Oh, I loved Ikea! I remembered my beds, from back home, which all had storage underneath, for the bedding, made me miss mom's home, where all the kitchen cabinets have glass on the doors, to make them look bigger, and all the doors have glass in them, too, for the same reason: to make the rooms and hallways feel bigger and to let the light flow; it reminded me of my aunt's bedroom, with wall to wall wardrobes.
It made me, once again, feel guilty for all the space I bought into when I bought my town home. Way too much for me! And it reminded me: you don't need square footage to have everything you need and then some. You need a careful planning of the space you have, and you have enough.
I loved the Sweedish meatballs and the gravy, as well - both a first for me. I have never had gravy like that: it was like a foam, creamy and delicious, not greasy and guiltful like the American one. The smell of smoked salmon in the cafeteria made me almost pass out. I love smoked salmon! I did buy some herring, but I have not broken into that one just yet. That's a rare treat, for one day when I want to travel back to Sweden once more and I won't be able to drive to Charlotte.
Sunday was supposed to be yoga day, and I was happy for the opportunity to travel to India, upon that occasion. But the weather had its own mind, and the class was canceled. That didn't prevent me from moving right along in my reading Patanjali's "Yoga Sutras" for most of the Sunday, anyway, and thus I emerged myself in the culture and philosophy of letting go, and being happy in the now. The ultimate relaxation treatment indeed for the end of a taxing week.

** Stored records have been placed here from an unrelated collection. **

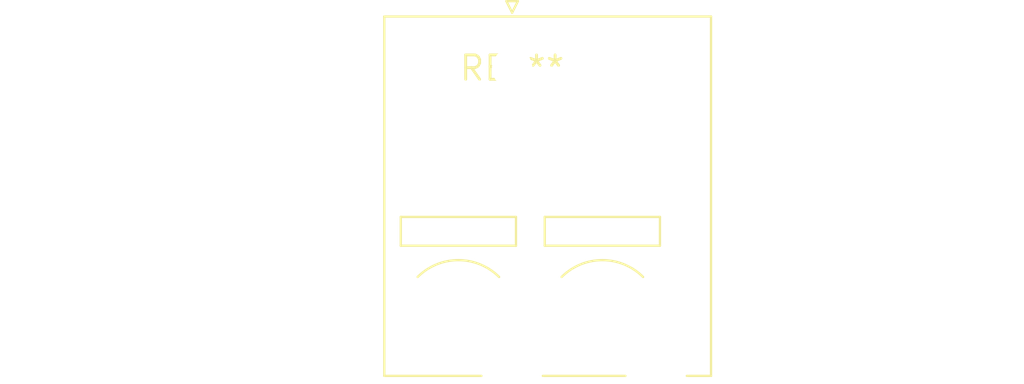
<source format=kicad_pcb>
(kicad_pcb (version 20240108) (generator pcbnew)

  (general
    (thickness 1.6)
  )

  (paper "A4")
  (layers
    (0 "F.Cu" signal)
    (31 "B.Cu" signal)
    (32 "B.Adhes" user "B.Adhesive")
    (33 "F.Adhes" user "F.Adhesive")
    (34 "B.Paste" user)
    (35 "F.Paste" user)
    (36 "B.SilkS" user "B.Silkscreen")
    (37 "F.SilkS" user "F.Silkscreen")
    (38 "B.Mask" user)
    (39 "F.Mask" user)
    (40 "Dwgs.User" user "User.Drawings")
    (41 "Cmts.User" user "User.Comments")
    (42 "Eco1.User" user "User.Eco1")
    (43 "Eco2.User" user "User.Eco2")
    (44 "Edge.Cuts" user)
    (45 "Margin" user)
    (46 "B.CrtYd" user "B.Courtyard")
    (47 "F.CrtYd" user "F.Courtyard")
    (48 "B.Fab" user)
    (49 "F.Fab" user)
    (50 "User.1" user)
    (51 "User.2" user)
    (52 "User.3" user)
    (53 "User.4" user)
    (54 "User.5" user)
    (55 "User.6" user)
    (56 "User.7" user)
    (57 "User.8" user)
    (58 "User.9" user)
  )

  (setup
    (pad_to_mask_clearance 0)
    (pcbplotparams
      (layerselection 0x00010fc_ffffffff)
      (plot_on_all_layers_selection 0x0000000_00000000)
      (disableapertmacros false)
      (usegerberextensions false)
      (usegerberattributes false)
      (usegerberadvancedattributes false)
      (creategerberjobfile false)
      (dashed_line_dash_ratio 12.000000)
      (dashed_line_gap_ratio 3.000000)
      (svgprecision 4)
      (plotframeref false)
      (viasonmask false)
      (mode 1)
      (useauxorigin false)
      (hpglpennumber 1)
      (hpglpenspeed 20)
      (hpglpendiameter 15.000000)
      (dxfpolygonmode false)
      (dxfimperialunits false)
      (dxfusepcbnewfont false)
      (psnegative false)
      (psa4output false)
      (plotreference false)
      (plotvalue false)
      (plotinvisibletext false)
      (sketchpadsonfab false)
      (subtractmaskfromsilk false)
      (outputformat 1)
      (mirror false)
      (drillshape 1)
      (scaleselection 1)
      (outputdirectory "")
    )
  )

  (net 0 "")

  (footprint "PhoenixContact_SPT_5_2-V-7.5_1x02_P7.5mm_Vertical" (layer "F.Cu") (at 0 0))

)

</source>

Sunday morning, I cooked, mostly Romanian (and Greek), with lots of garlic, potatoes, meat, veggies and garbanza beans... So, another trip to Europe it was. All while listening to a great new find (thanks, J.!), a band called Luminescent Orchestrii . I am not sure what kind of music to tell you that they do ... but it's Romanian, as much as it's Gypsy, and Bulgarian, and Serbian, at the same time. I'd call it Balkan, but I always hate when people consider Romania a "Balkan country". You can listen for yourself and make up your own mind. It made me miss parties with lots of dancing and drinking back home, when everyone's happy, dancing, and knows how to dance, or at least ... how to have fun.
I am so grateful for all these mini-trips this weekend. I will feed myself from the flavors, sounds, images of these distant places, recreated close to home, for another couple of weeks or months to come. And this way, the pain of not actually travelling, will be numbed once again.